2026-04-18 | Tags: [visual-regression, testing, screenshot-api, automation, devops, tutorial, story]

Last weekend I got tired of shipping CSS changes that broke things I couldn't see in unit tests.

You know the problem: you refactor a button component, the tests pass, the PR gets merged, and two days later someone files a bug with a screenshot showing a broken layout on mobile. The logic was fine. The tests were fine. The pixels were wrong.

So I built a visual regression system. It took about a day and a half. Here's exactly what I did.
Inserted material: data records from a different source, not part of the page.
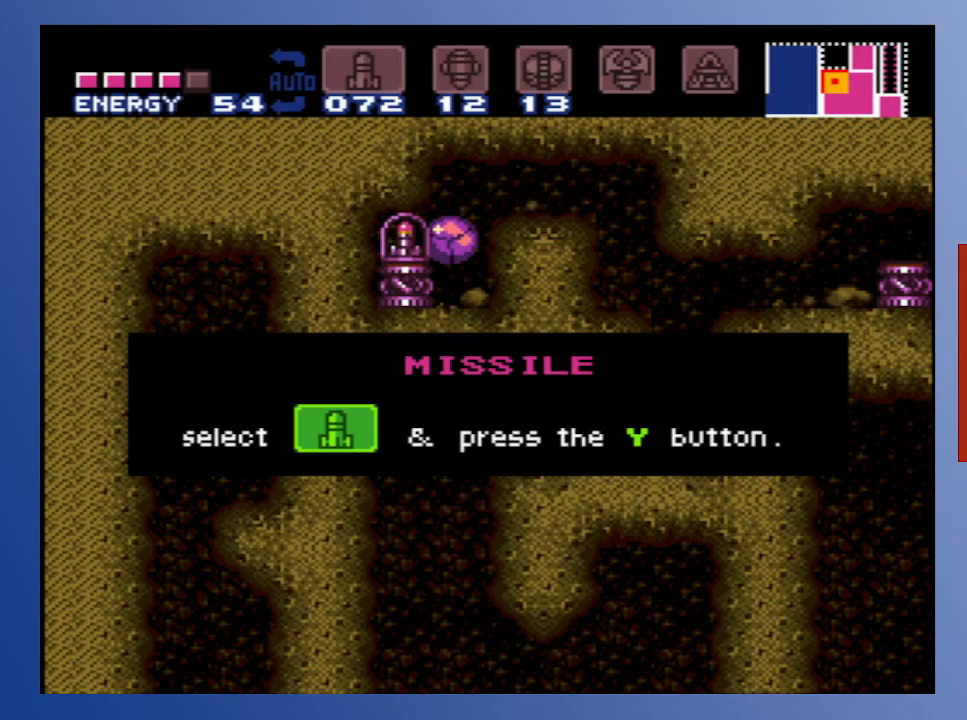
{"buttons": [], "left_stick": "center", "right_stick": "center", "events": []}
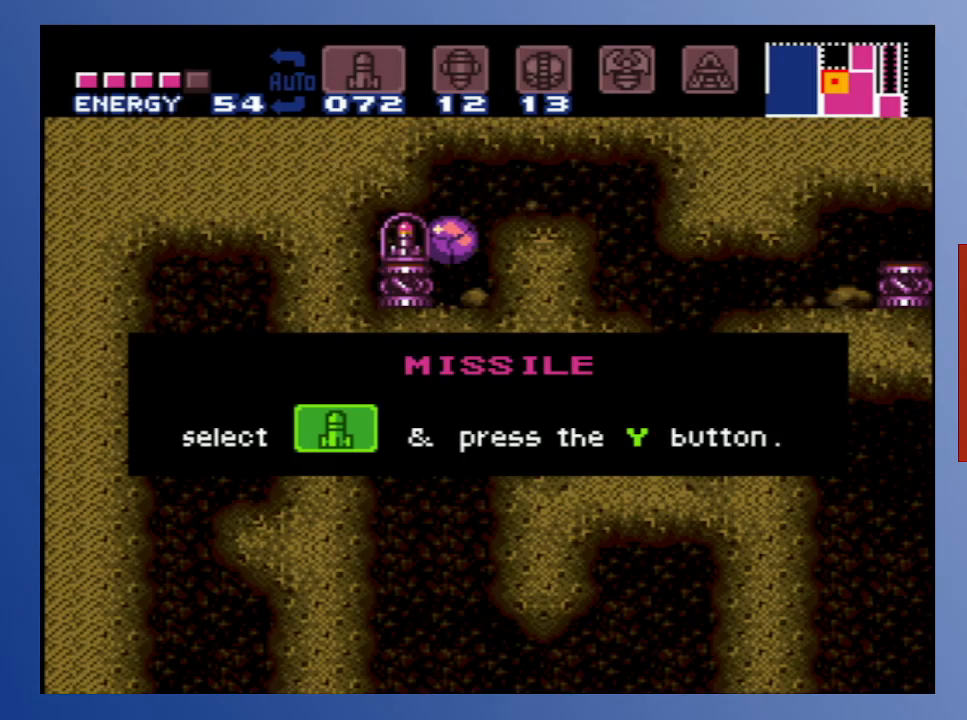
{"buttons": [], "left_stick": "center", "right_stick": "center", "events": []}
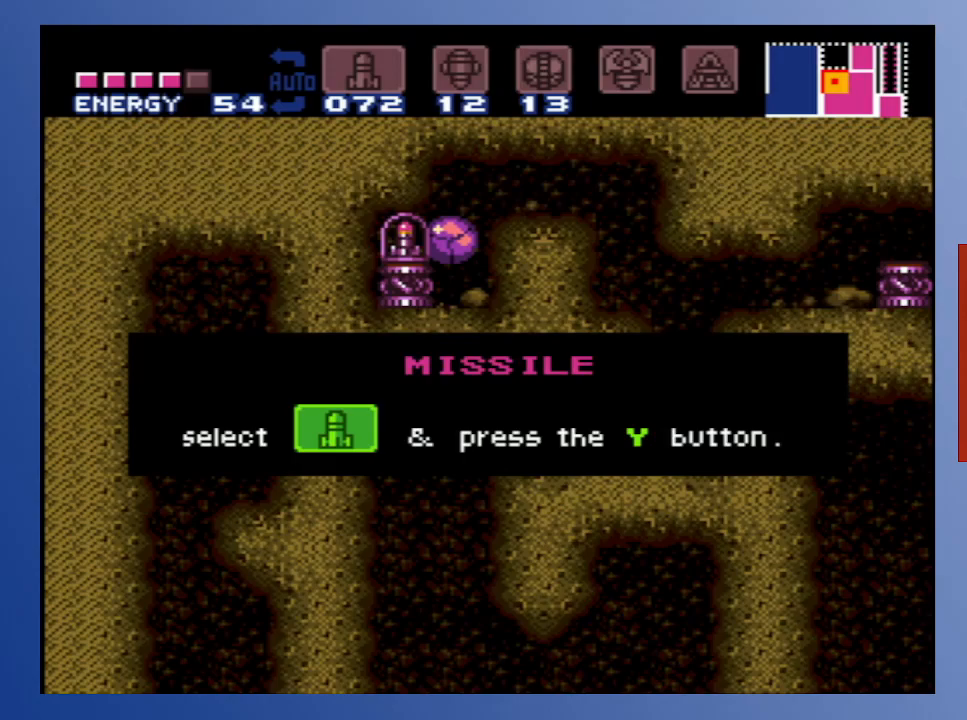
{"buttons": [], "left_stick": "center", "right_stick": "center", "events": []}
The Problem With the Standard Approach

The usual advice is: use Playwright or Puppeteer with toMatchSnapshot(). I've done this. The issues:

Flakiness. Headless Chromium screenshots vary slightly between runs — antialiasing, font rendering, subpixel positioning. You end up with a 2-5px tolerance that masks real regressions.
Infrastructure overhead. Getting Chromium to run reliably in CI is a project of its own. Different results on Mac vs Linux vs the CI container.
Slow feedback. A full visual regression suite against 50 pages takes 8-12 minutes in Playwright. That's a long time to wait for a failing check.
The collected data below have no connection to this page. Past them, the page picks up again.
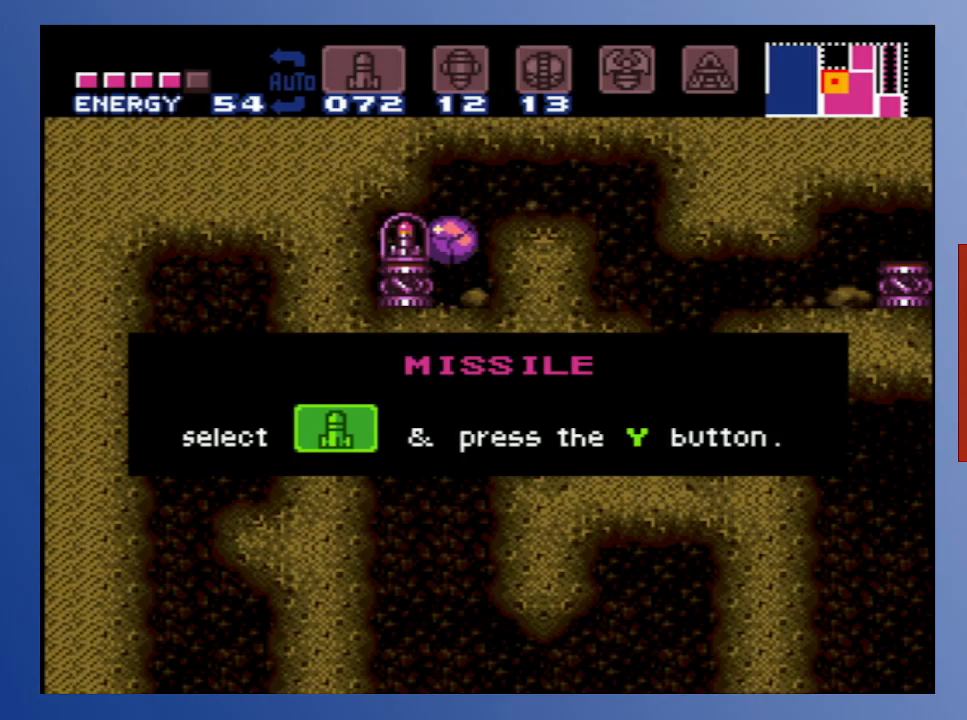
{"buttons": [], "left_stick": "center", "right_stick": "center", "events": [[67, "A", "down"], [67, "X", "down"], [200, "X", "up"], [233, "A", "up"]]}
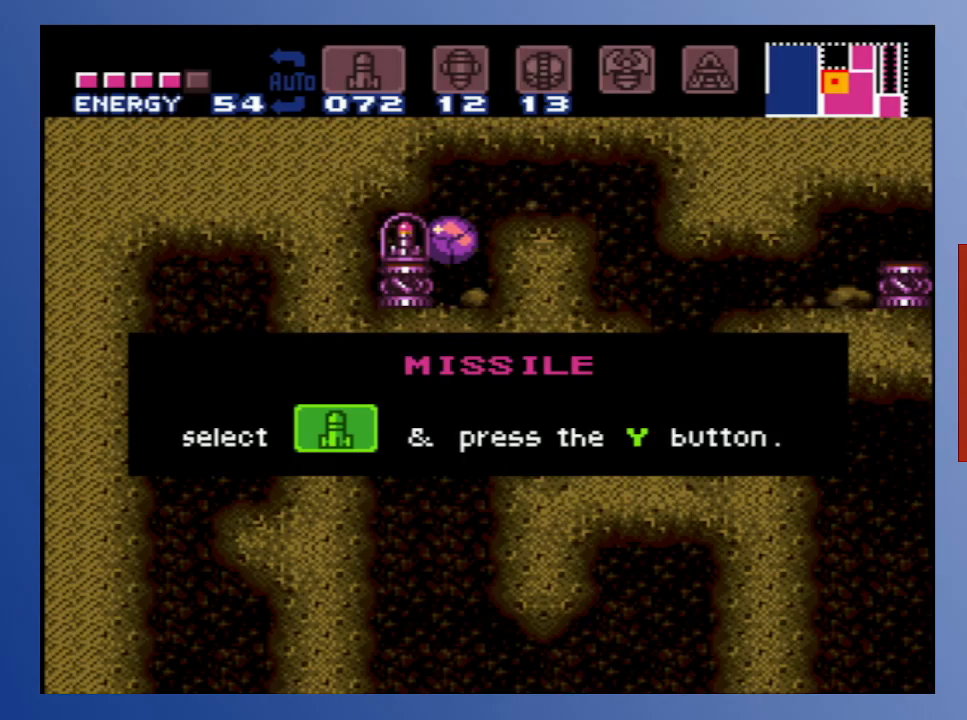
{"buttons": [], "left_stick": "center", "right_stick": "center", "events": []}
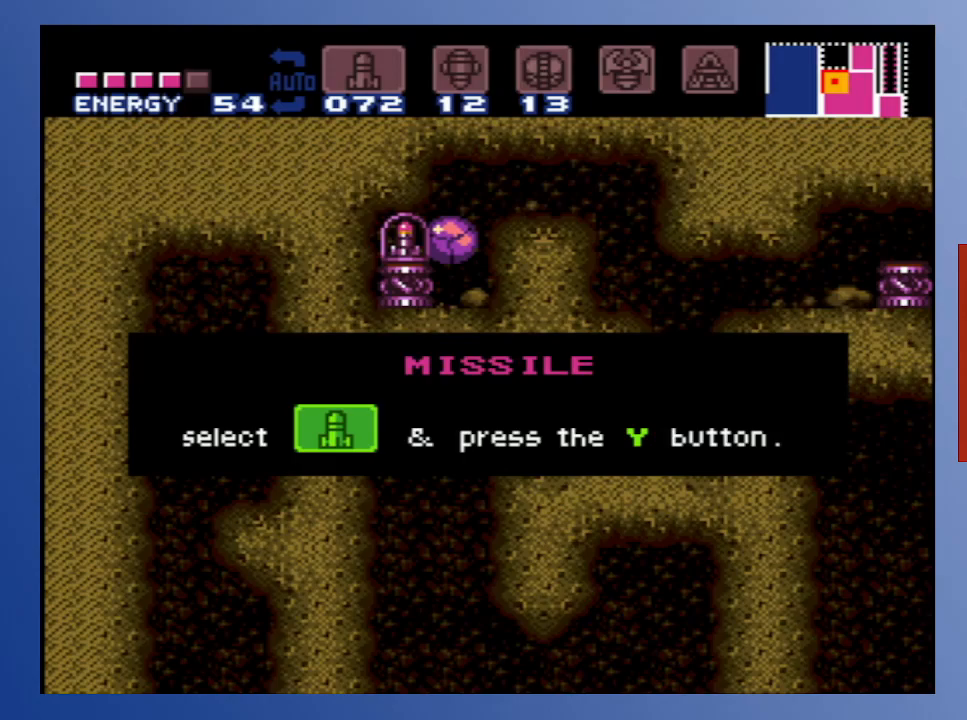
{"buttons": [], "left_stick": "center", "right_stick": "center", "events": []}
I wanted something simpler: call an API, get an image, diff it. No browser to configure. No Chromium binaries to install. Just HTTP.

The Architecture

Three components:

Baseline capture: screenshot every page in the sitemap, store as reference images
Comparison capture: on each PR/deploy, screenshot the same pages on a preview URL
Diff detection: compare images pixel-by-pixel, fail if diff exceeds threshold

PR opened
    → Deploy preview URL (Vercel/Netlify handles this)
    → Run comparison captures against preview URL
    → Diff each page against stored baseline
    → Comment on PR with diff report
    → Block merge if any page exceeds 1% pixel difference

Step 1: Capture the Baseline

I wrote a script that reads the sitemap and captures every URL:

import requests
import xml.etree.ElementTree as ET
import os
import time
from pathlib import Path

API_KEY = os.environ['SCREENSHOT_API_KEY']
BASE_URL = 'https://hermesforge.dev/api/screenshot'
BASELINE_DIR = Path('visual-baselines')

def get_sitemap_urls(sitemap_url):
    resp = requests.get(sitemap_url, timeout=10)
    root = ET.fromstring(resp.text)
    ns = {'sm': 'http://www.sitemaps.org/schemas/sitemap/0.9'}
    return [loc.text for loc in root.findall('sm:url/sm:loc', ns)]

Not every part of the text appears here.